In other contexts as well, courts have deemed the concept of dangerousness to include nonviolent danger to property. It has been held that deliberate and persistent violation of the Internal Revenue Code and Regulations justifies a denial of post-conviction bail on the ground that the defendant poses a danger to the community. United States v. Karmann, 471 F. Sup. 1021, 1022 (D. Cal. 1979); United States v. Erickson, 506 F. Sup. 83 (D. Okl. 1980). A convicted gambler’s post-conviction bail was revoked by the court because he was subsequently indicted for a similar offense. State v. Maccioli, 110 N.J. Super. 352, 265 A.2d 561 (1970). In that case, the court pointed out that under certain circumstances, gambling offenses, along with other white-collar crimes, seriously threaten the safety of the community to the same extent as certain crimes of physical violence. Id., 357.

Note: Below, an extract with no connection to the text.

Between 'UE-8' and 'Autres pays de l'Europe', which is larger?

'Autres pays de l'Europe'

Lastly, we view confinement of the defendant in this case to be consistent with the purposes of § 53a-47 (a) (4). The trial judge found that the defendant was likely to commit crimes against property in the future.3 Since the purposes of commitment following an insanity acquittal include the protection of society as well as *576proper treatment and protection of the defendant; see Jones v. United States, 463 U.S. 354, 103 S. Ct. 3043, 77 L. Ed. 2d 694 (1983); we find that confinement was required in this case. The predatory tendencies of a potential embezzler seriously endanger the public at large.

There is error, the judgment is set aside, and the case is remanded for further proceedings in accordance with this opinion.

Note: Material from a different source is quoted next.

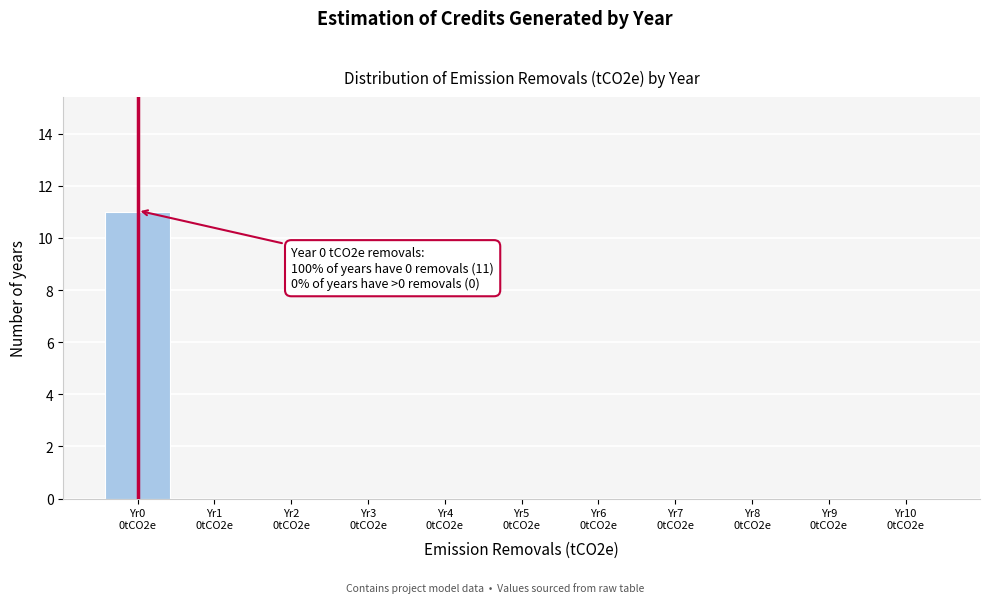

What is the greatest value displayed?

11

In this opinion the other judges concurred.

General Statutes § 53a-13 then provided, in relevant part: “In any prosecution for an offense, it shall be a defense that the defendant, at the time of the proscribed conduct, as a result of mental disease or defect lacked substantial capacity either to appreciate the wrongfulness of his conduct or to conform his conduct to the requirements of law. . . . ” This section has since been substantially revised. The General Assembly has recently enacted legislation providing that pathological or compulsive gambling may no longer be used as a defense. See Public Acts 1983, No. 83-486, § 1 (c).

General Statutes § 53a-47 (a) (4) provides in relevant part: “If the court determines that the preponderance of the evidence at the hearing establishes that such person is mentally ill to the extent that his release would constitute a danger to himself or others, the court shall confine such person in a suitable hospital or other treatment facility.” (Emphasis added.) This section has since been substantially revised. See Public Acts 1981, No. 81-301, § 2; Public Acts 1983, No. 83-486, § 2.

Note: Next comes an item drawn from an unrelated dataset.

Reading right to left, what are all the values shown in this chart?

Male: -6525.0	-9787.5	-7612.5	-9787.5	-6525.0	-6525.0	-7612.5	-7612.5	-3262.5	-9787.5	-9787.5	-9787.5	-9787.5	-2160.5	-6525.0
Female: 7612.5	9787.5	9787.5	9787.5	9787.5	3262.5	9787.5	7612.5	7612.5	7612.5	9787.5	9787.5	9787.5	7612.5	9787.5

In his second articulated memorandum of decision, dated September 8, 1983, the court, Daly, J., indicated that his finding was based on the testimony of Hans Langhammer, a psychiatrist at the Norwich State Hospital. At the hearing required by General Statutes § 53a-47, Langhammer testified in pertinent part: “It is more likely than not that he [the defendant] will again indulge at some time in the future at gambling activities. . . .

“More likely means 51 percent and up. . . .

“He would not be a danger to others in a physical sense, but in a property sense. . . .

“Due to mental illness, his release would constitute a danger to himself or others in a property sense.”